(Beginning of Source material)
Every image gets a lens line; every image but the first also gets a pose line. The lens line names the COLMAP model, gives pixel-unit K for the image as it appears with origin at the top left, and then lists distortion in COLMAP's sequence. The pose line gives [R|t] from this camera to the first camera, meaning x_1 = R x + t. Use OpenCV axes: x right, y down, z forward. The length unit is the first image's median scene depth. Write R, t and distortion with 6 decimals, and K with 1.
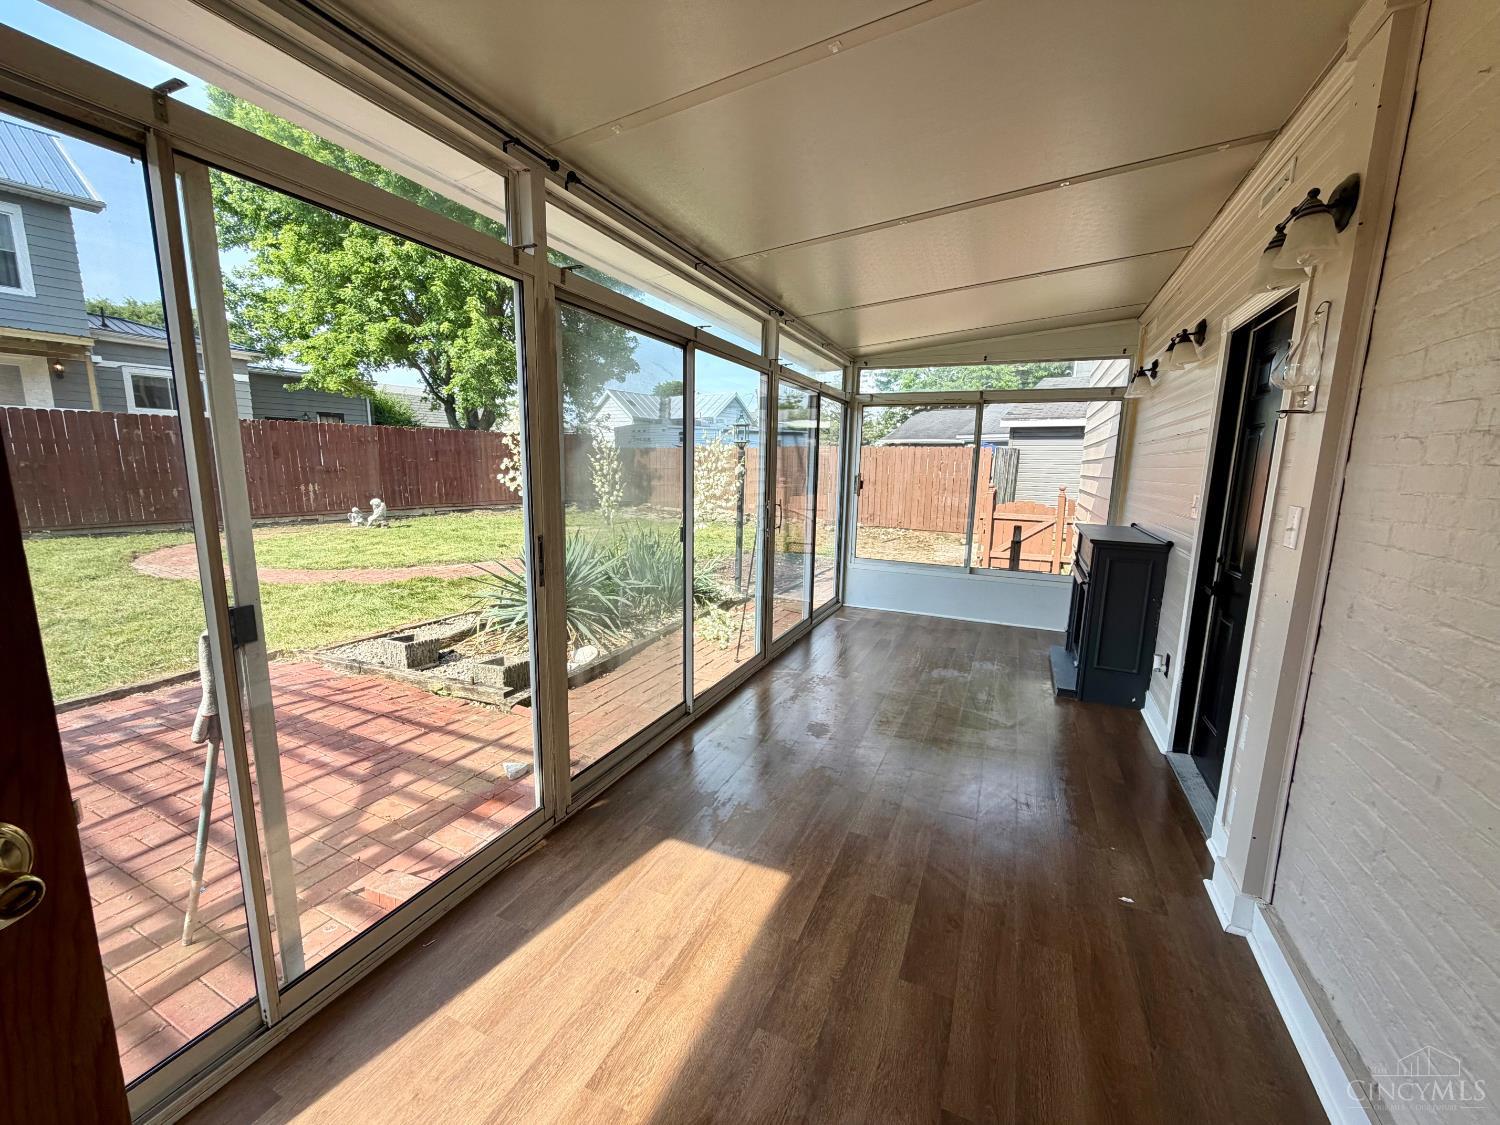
lens RADIAL K [[594.4, 0, 746.5], [0, 594.4, 556.5], [0, 0, 1]] dist [-0.000430, -0.000428]
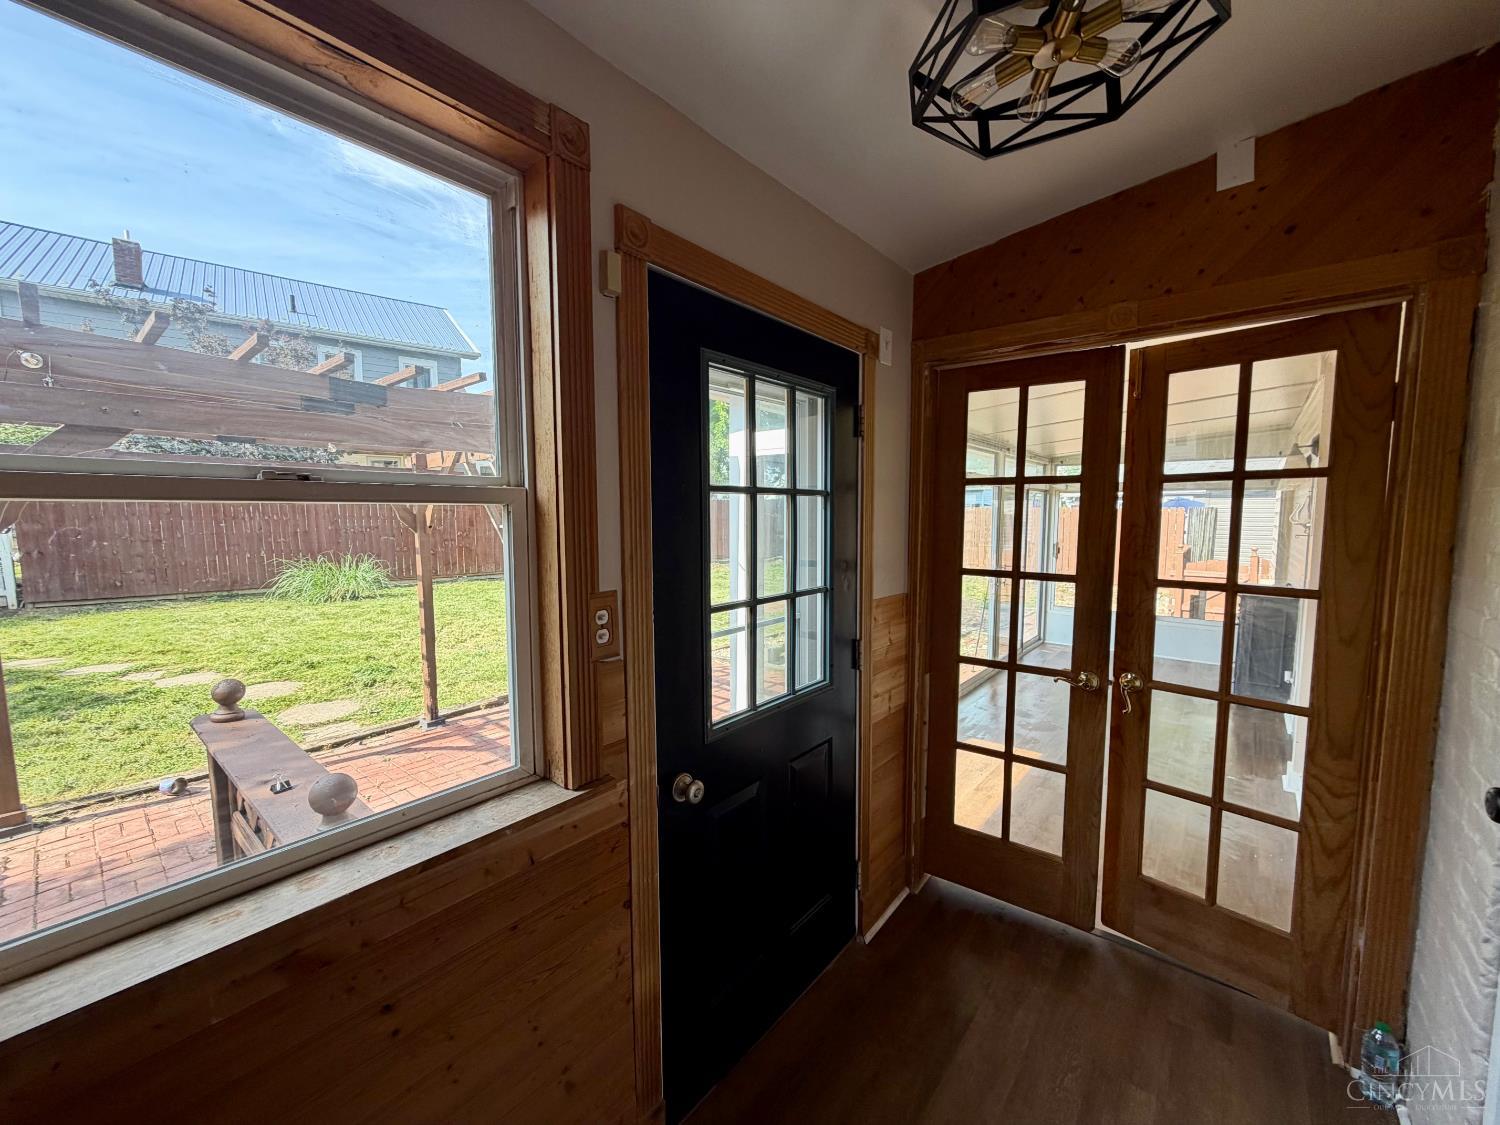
lens RADIAL K [[594.4, 0, 744.0], [0, 594.4, 561.7], [0, 0, 1]] dist [-0.000430, -0.000428]
pose [[0.964031, 0.004648, -0.265750, -0.173454], [-0.024507, 0.997142, -0.071464, 0.021243], [0.264658, 0.075406, 0.961390, -0.602658]]
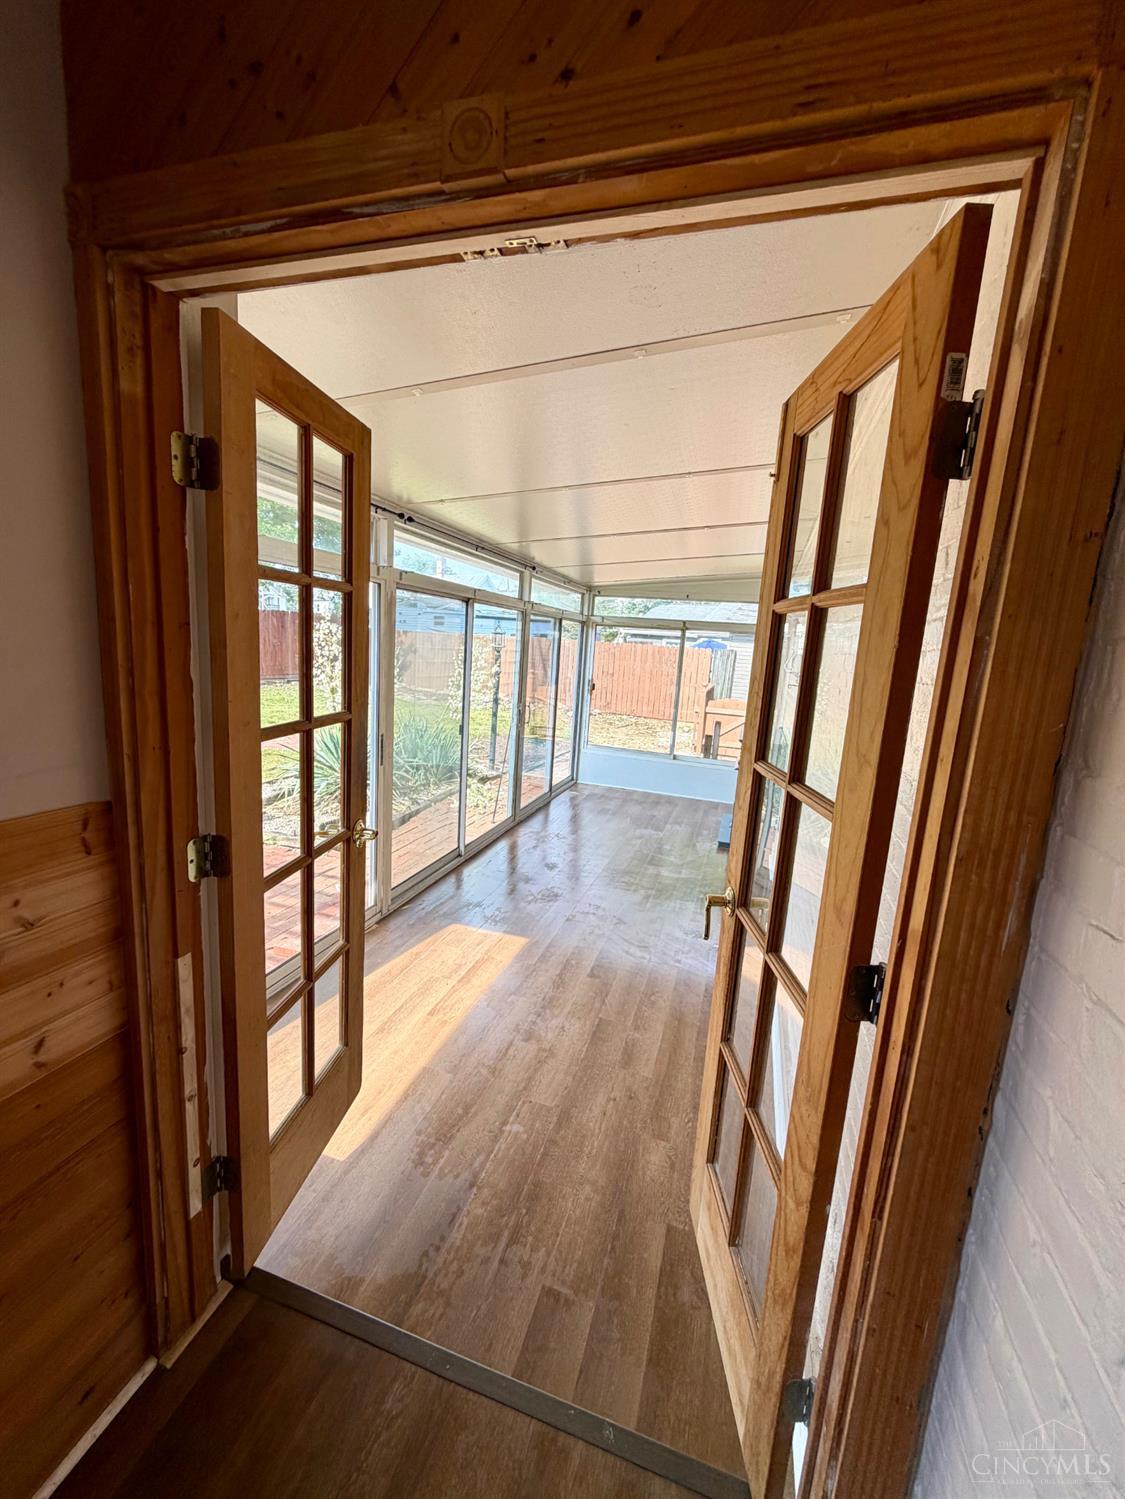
lens RADIAL K [[594.0, 0, 560.1], [0, 594.0, 743.2], [0, 0, 1]] dist [-0.000430, -0.000428]
pose [[0.993049, 0.025807, 0.114839, -0.023707], [-0.027607, 0.999519, 0.014118, -0.022453], [-0.114420, -0.017190, 0.993284, -0.319404]]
(End of Source material)
What the task requires
If any image appears in the entries, omit it and return the rest verbatim.

Finished task
Every image gets a lens line; every image but the first also gets a pose line. The lens line names the COLMAP model, gives pixel-unit K for the image as it appears with origin at the top left, and then lists distortion in COLMAP's sequence. The pose line gives [R|t] from this camera to the first camera, meaning x_1 = R x + t. Use OpenCV axes: x right, y down, z forward. The length unit is the first image's median scene depth. Write R, t and distortion with 6 decimals, and K with 1.
lens RADIAL K [[594.4, 0, 746.5], [0, 594.4, 556.5], [0, 0, 1]] dist [-0.000430, -0.000428]
lens RADIAL K [[594.4, 0, 744.0], [0, 594.4, 561.7], [0, 0, 1]] dist [-0.000430, -0.000428]
pose [[0.964031, 0.004648, -0.265750, -0.173454], [-0.024507, 0.997142, -0.071464, 0.021243], [0.264658, 0.075406, 0.961390, -0.602658]]
lens RADIAL K [[594.0, 0, 560.1], [0, 594.0, 743.2], [0, 0, 1]] dist [-0.000430, -0.000428]
pose [[0.993049, 0.025807, 0.114839, -0.023707], [-0.027607, 0.999519, 0.014118, -0.022453], [-0.114420, -0.017190, 0.993284, -0.319404]]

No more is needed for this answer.